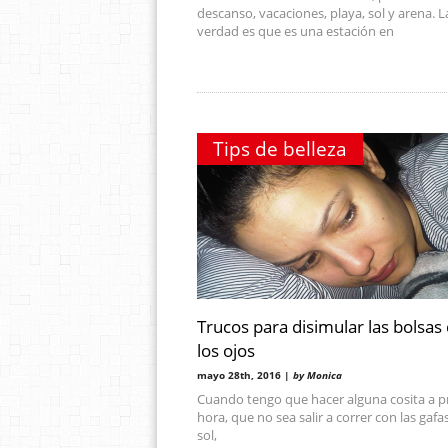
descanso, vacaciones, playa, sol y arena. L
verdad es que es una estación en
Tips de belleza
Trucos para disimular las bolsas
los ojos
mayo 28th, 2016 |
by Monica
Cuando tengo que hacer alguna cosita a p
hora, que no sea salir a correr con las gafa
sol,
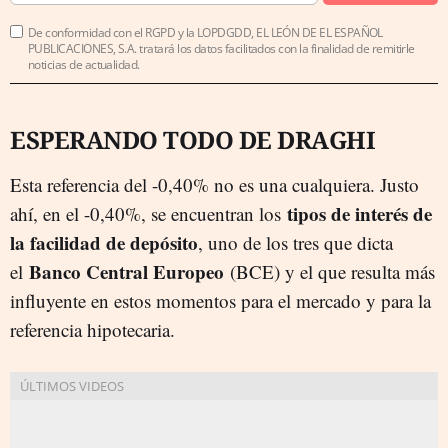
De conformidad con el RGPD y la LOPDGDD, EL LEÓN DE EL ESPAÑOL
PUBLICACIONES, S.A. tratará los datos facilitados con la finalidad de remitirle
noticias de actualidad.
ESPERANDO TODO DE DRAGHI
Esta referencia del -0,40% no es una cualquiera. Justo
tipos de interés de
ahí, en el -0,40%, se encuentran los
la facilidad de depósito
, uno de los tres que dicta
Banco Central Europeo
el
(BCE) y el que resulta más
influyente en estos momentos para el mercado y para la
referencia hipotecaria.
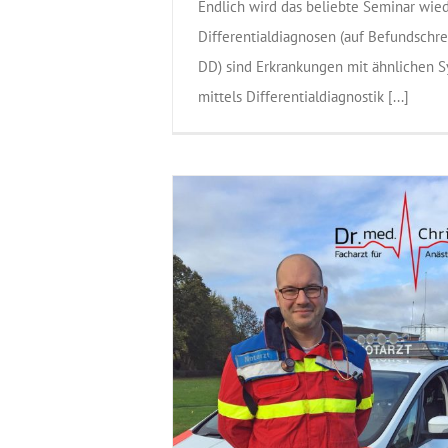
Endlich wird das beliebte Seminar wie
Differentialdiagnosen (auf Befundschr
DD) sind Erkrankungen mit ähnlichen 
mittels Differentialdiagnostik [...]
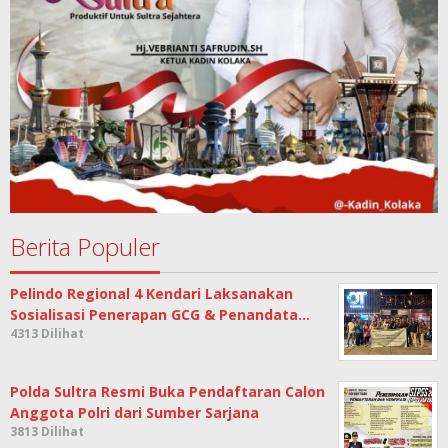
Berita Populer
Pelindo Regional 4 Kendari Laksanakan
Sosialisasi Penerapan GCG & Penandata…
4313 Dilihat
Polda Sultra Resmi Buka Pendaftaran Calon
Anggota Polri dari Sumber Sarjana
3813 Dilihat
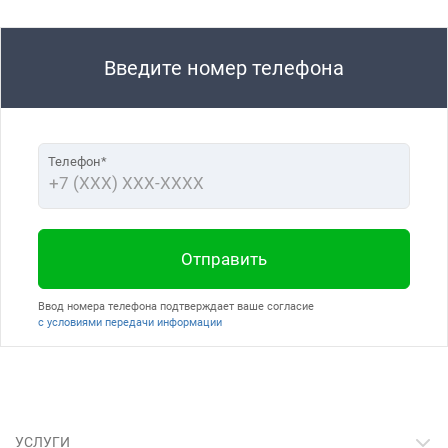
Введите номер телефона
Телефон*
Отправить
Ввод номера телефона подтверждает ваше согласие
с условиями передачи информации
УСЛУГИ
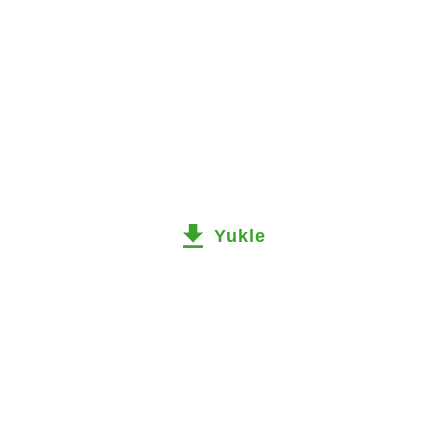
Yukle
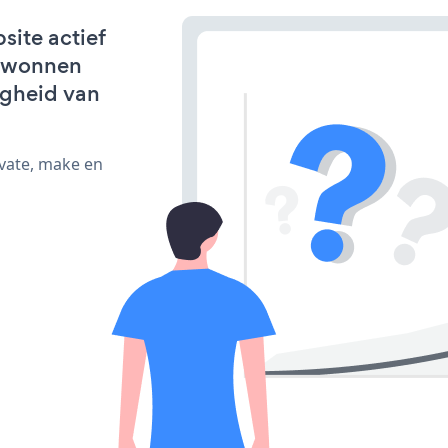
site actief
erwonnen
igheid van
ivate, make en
+===+
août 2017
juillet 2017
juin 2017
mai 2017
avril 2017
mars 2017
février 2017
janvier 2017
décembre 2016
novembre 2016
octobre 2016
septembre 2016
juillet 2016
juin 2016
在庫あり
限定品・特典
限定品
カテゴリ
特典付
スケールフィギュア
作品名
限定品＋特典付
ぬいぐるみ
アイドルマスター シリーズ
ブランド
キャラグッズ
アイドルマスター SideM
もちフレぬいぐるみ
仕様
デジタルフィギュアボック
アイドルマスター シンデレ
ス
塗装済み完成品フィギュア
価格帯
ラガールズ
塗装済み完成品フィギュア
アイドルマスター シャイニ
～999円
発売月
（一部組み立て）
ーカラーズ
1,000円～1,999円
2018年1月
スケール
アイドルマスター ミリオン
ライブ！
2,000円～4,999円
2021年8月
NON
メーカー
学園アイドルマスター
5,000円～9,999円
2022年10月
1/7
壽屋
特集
+===+
DIRECTIVE:
Check each line of the entries for the string "para". Copy the lines that have it.

RESULT:
Trucos para disimular las bolsas
influyente en estos momentos para el mercado y para la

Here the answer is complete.